Nike’s Ekiden Collection and the Fiery Zoom Streak Spectrum Plus

The rich history of Nike's Ekiden pack flame shoes, from Paula Radcliffe to Supreme and the obscure Zoom Streak Spectrum.

December 4, 2024
Nike Alphafly 3 Ekiden Collection
The Nike Alphafly 3 'Ekiden Collection' borrows flames from old Nike running shoes. Via Nike

Where did Olive Radcliffe get her sneakers? It was a fair question for anyone who spotted the octagenarian on one of her frequent walks, her feet clad in custom Nike racing flats and pairs with graphics of bright flames licking their uppers. Where was this old woman sourcing flashy running shoes like the Nike Air Streak Ekiden? Her granddaughter Paula Radcliffe, the British distance runner who set longstanding women’s marathon world records in the 2000s, put her on.

The younger Radcliffe made marathon history multiple times in flame-decorated versions of the Streak Ekiden 5, a shoe stemming from Nike’s Ekiden line catering to Japanese runners. She would pass her pairs on to her beloved grandma, who put them to good use.

“She walked pretty much every day,” Radcliffe says. “It was easier for her to walk in racing flats than a heavier shoe. She used to think it was so cool that she had a pair of shoes with her granddaughter’s name on them.”

Radcliffe’s teenage son Raphael has not appreciated her old footwear in the same way. The fast-growing 14-year-old, who runs cross country, was briefly the right size to fit into his mother’s spikes. He’d borrow them to wear, so long as they were not the ones Nike made with special “Paula” embroidery on the uppers.

“Mom,” he said, “I am not running in a pair with your name on it.”

After Radcliffe wore her customized flame pairs of Air Streak Ekidens to set women’s marathon world records, in Chicago in 2002 and then again in London in 2003, Nike released the similar Zoom Streak Spectrum Plus. The Streak Spectrum Plus used the same tooling on the sole and flames as Radcliffe’s Ekidens, but with a different upper.

- GIVEN RECORDS -
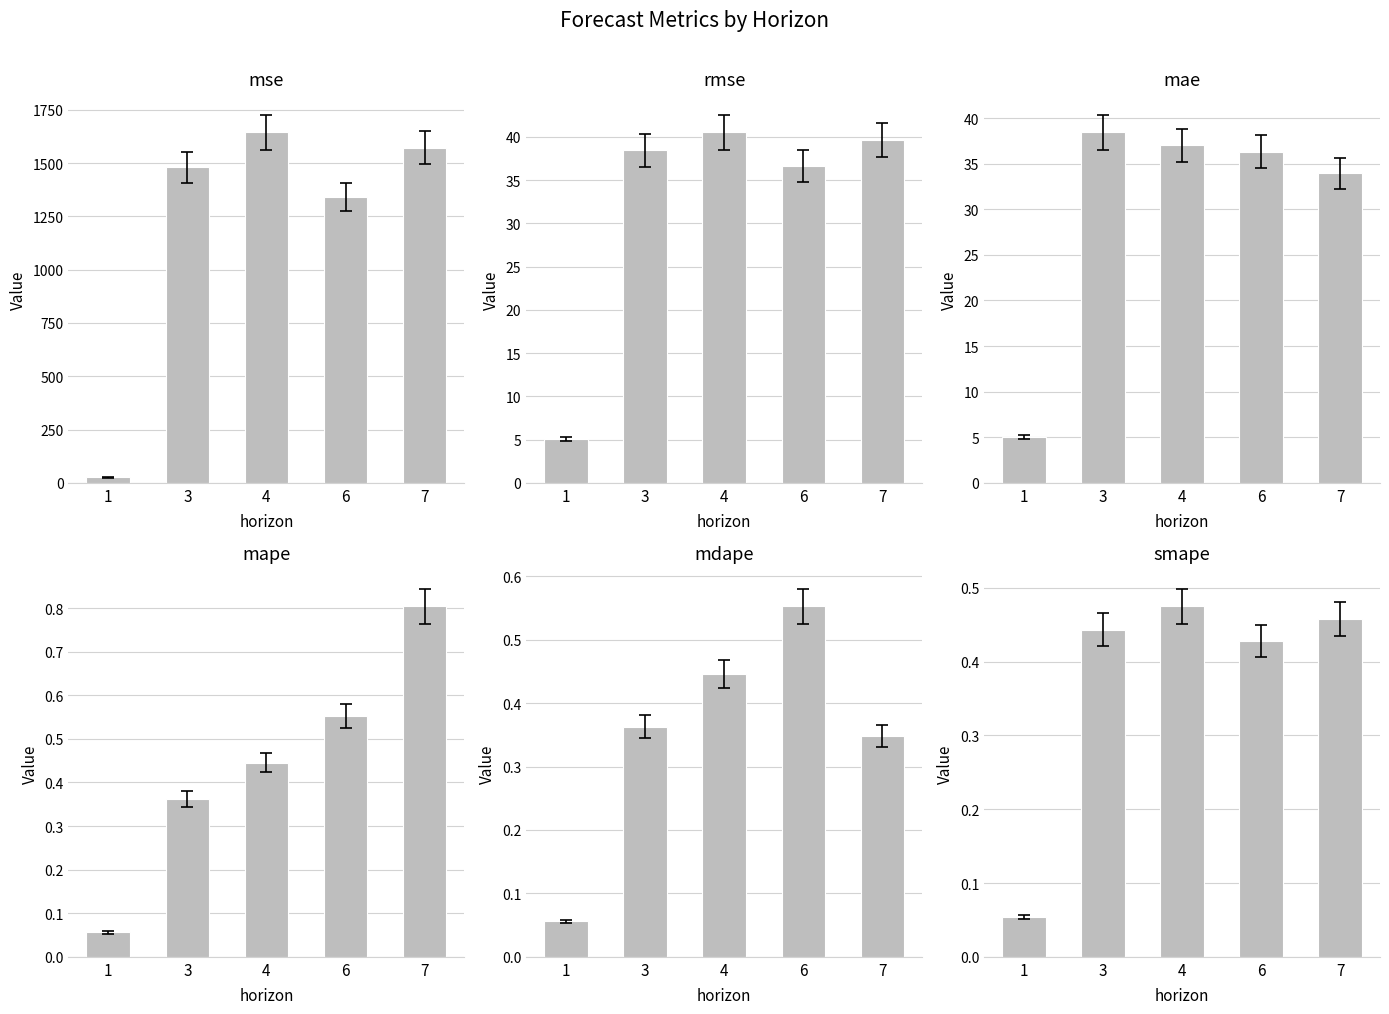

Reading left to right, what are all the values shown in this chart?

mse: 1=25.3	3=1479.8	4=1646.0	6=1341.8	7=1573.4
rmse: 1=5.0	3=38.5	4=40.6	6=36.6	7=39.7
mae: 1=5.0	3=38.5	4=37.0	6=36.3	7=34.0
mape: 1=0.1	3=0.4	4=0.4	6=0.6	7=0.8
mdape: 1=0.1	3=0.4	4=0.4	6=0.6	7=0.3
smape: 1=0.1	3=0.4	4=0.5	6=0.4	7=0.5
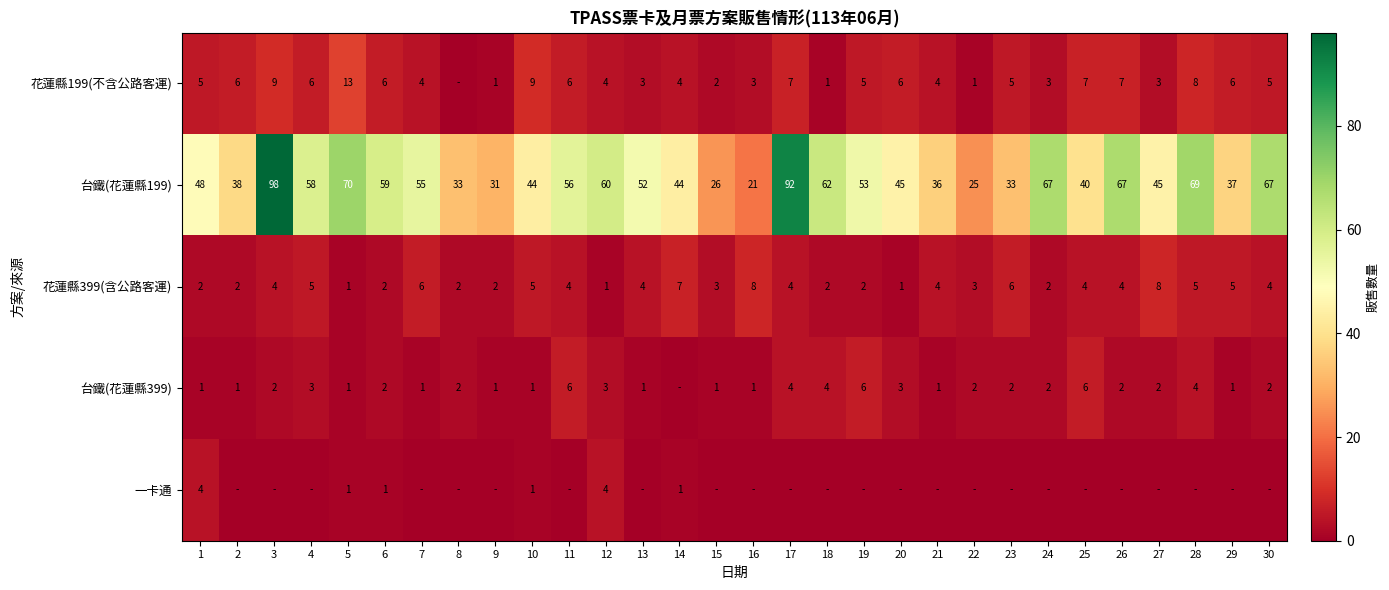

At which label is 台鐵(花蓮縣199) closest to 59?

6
==
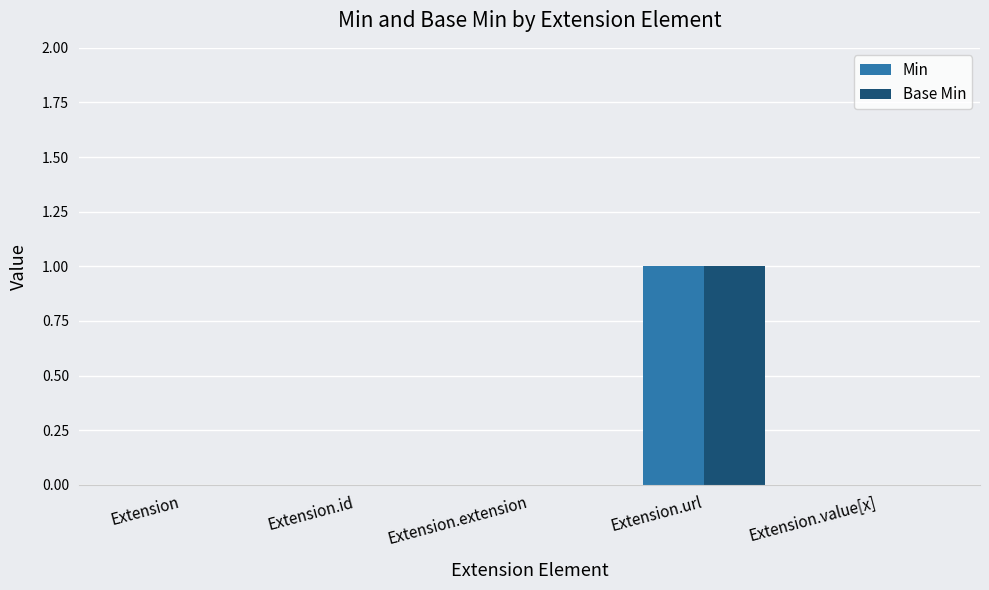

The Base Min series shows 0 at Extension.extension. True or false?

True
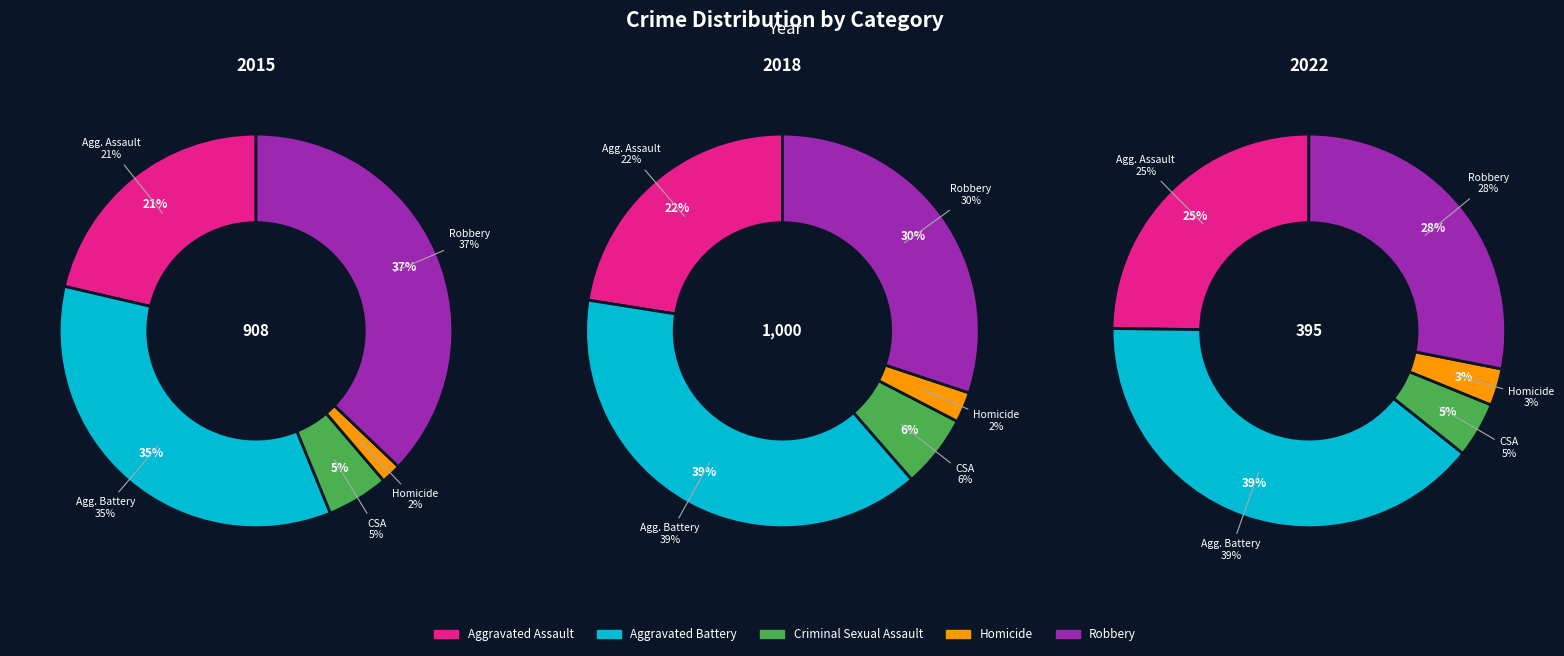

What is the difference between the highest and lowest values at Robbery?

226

- USING THE INFORMATION -
[1] Pick out every row above that contains the string "values" and copy each one in full.
[2] Continue the article on Nike's Ekiden flame shoes, starting right after its final sentence.

- ANSWERS IN ORDER -
[1]
Reading left to right, what are all the values shown in this chart?
What is the difference between the highest and lowest values at Robbery?

[2]
Nike will borrow from that history of fiery sneakers this week with a global release of the 2025 Ekiden Collection, a pack of modern running shoes inspired by the Zoom Streak Spectrum Plus. It features the Alphafly 3 ($285), Rival Fly 4 ($100), Vaporfly 3 ($260), and Zoom Fly 6 ($180). The white-based colorways are dressed in blazing accents that run down the front of the shoes. Like the originals, they look like Hot Wheels for your feet.

The collection is named for the Japanese ekiden, a long-distance relay race format, and timed to arrive ahead of the Hakone Ekiden, the popular collegiate relay that’s held in Japan every January. The 2025 Ekiden Collection released in Japan on Nov. 22 and launches globally on Dec. 4, per Nike. The collection won't hit North America until Jan. 2.

The collection is rooted in Japanese running culture via its source material in the Spectrum. But the Zoom Streak Spectrum’s range is broader than that.

The shoe carried the torch from the designs Radcliffe wore. It began as a niche running model only to pop back up years later as an unexpected hype collab. The Ekiden Collection extends the Spectrum’s legacy, transferring the shoes' Guy Fieri graphics to a new generation of runners.

Paula Radcliffe’s Marathon-Record-Breaking Shoes

As a professional runner, Radcliffe was fastidious about the shoes she wore. She knew exactly what she needed. She suffered from a nonunion navicular stress fracture in her foot in 1994 and required shoes that wouldn’t agitate the injury. And she supinates, turning her feet inward when she strikes, meaning she needed a wide outsole.

“I have had to be really careful with my shoes, that my arch is well supported,” Radcliffe says.

One of the reasons why Radcliffe signed with Nike in 2001 was it allowed for a two-way conversation about her footwear, where she and the brand could exchange notes on what worked best for her. After a training session, she and Nike track and field developer John Truax would go over her shoes with a Sharpie, leaving notes on where changes should be made.

“They were very keen to hear feedback from the runners to modify and adapt and work with that going forward,” says Radcliffe, who still has a relationship with Nike.

After Radcliffe won the World Cross Country Championships in 2001, she wanted to move to longer road races. Up to that point, she’d mostly raced 10Ks. Starting that year, she wore the Air Streak Ekiden, more specifically the Air Streak Ekiden 5, for half marathons. She landed on the Streak Ekiden instead of Nike’s lighter, even more minimal race shoes, which she didn’t think would work for her.

Radcliffe went the extra mile—or hundreds of miles—to make sure her footwear was appropriate. When she’d get new shoes at the beginning of a season, she would travel to Belgium, where her podiatrist was, with bags of footwear in tow.

“We would basically run over force plates in them and just make sure I was in the right shoe for me,” Radcliffe says.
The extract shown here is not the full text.